Zur Zeit Jesu gehörten Witwen zu den Verlierern in der Gesellschaft. Als verheiratete Frauen waren sie zwar versorgt aber zugleich völlig abhängig von ihren Ehemännern. Starb der Mann und konnten diese Frauen aufgrund ihres Alters keine Kinder mehr gebären, waren die Frauen der Altersarmut ausgeliefert. Soziale Absicherung? – Fehlanzeige. Dazu Seuchen, Besatzung durch die Römer, Kriege, Hunger, …

Eines Tages beobachtet Jesus mit seinen Anhängerinnen und Anhängern eine solche Witwe, die im Jerusalemer Tempel einige Münzen in den Spendenkasten einlegt. Ihm ist die soziale Lage der Frau vollends bewusst und so sagt er zu seinen Anhängerinnen und Anhängern: „Diese arme Witwe hat mehr gegeben als alle anderen. Denn alle anderen haben nur etwas von ihrem Überfluss als Spende gegeben.

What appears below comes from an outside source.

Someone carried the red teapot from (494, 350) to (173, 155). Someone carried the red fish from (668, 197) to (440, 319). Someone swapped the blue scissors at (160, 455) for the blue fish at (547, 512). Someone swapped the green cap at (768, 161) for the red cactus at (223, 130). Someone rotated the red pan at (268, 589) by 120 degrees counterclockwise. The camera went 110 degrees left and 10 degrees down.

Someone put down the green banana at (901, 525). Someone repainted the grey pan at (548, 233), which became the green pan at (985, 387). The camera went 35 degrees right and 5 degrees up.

Aber diese Witwe hat alles gegeben, was sie zum Leben hat.“ Hier endet die Begebenheit mit dieser Frau. Jesus greift nicht ein, wie er es sonst tut, um Notleidenden zu helfen. Das finde ich nicht gut. Stattdessen kommentiert er die Szene und darin liegt eine leise, aber dennoch klare Kritik der Verhältnisse. Viele geben von ihrem Überfluss; sie, die verwitwete Frau, gibt alles. Ihr bleibt nichts.

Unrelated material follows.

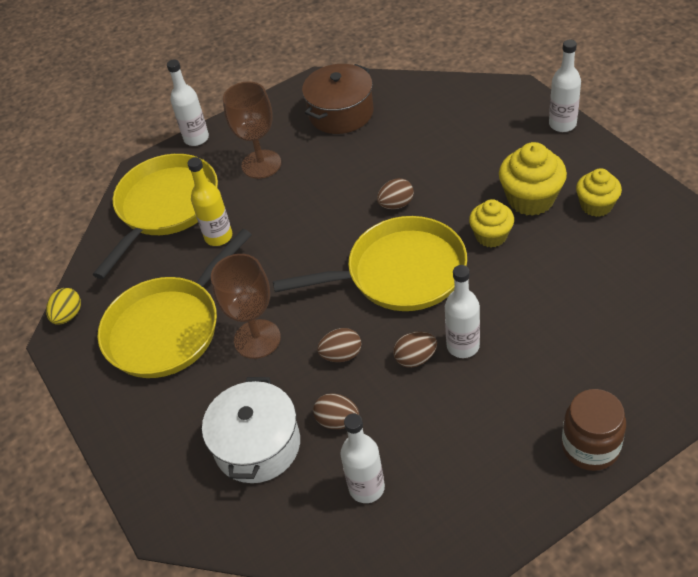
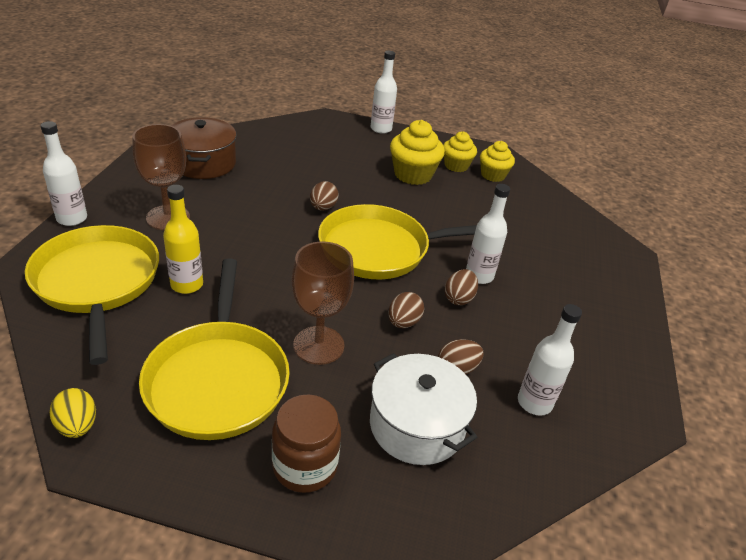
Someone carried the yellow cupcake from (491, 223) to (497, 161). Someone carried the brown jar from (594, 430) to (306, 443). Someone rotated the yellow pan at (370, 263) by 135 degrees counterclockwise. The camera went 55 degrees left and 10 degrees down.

Und heute? – Was bleibt Menschen in unserer Gesellschaft angesichts der andauernden Krise aus vielen Krisen? Die, die genug haben, bekommen noch mehr; und viele werden bald alles geben, um zu überleben. Das hat sich wohl nicht geändert. Und die Kritik bleibt leise und zeigt damals wie heute wenig Wirkung. Vielleicht aber ist es gut, dass diese Kritik so leise ist. Sie verzichtet auf die Gewalt und die Sprache der Revolution. Sie benennt aber zugleich das Unrecht, das zu allen Zeiten zwischen den Vermögenden und den Bedürftigen besteht. Sie öffnet Handlungsspielräume etwas zu verändern; und dass Jesus damals nicht eingreift und Gott heute schweigt, verlangt von Menschen endlich etwas zu tun, nachhaltig, heilsam, gemeinschaftsstiftend und versöhnend, dann könnte Leben gerettet und Friede werden; im Land und der Welt.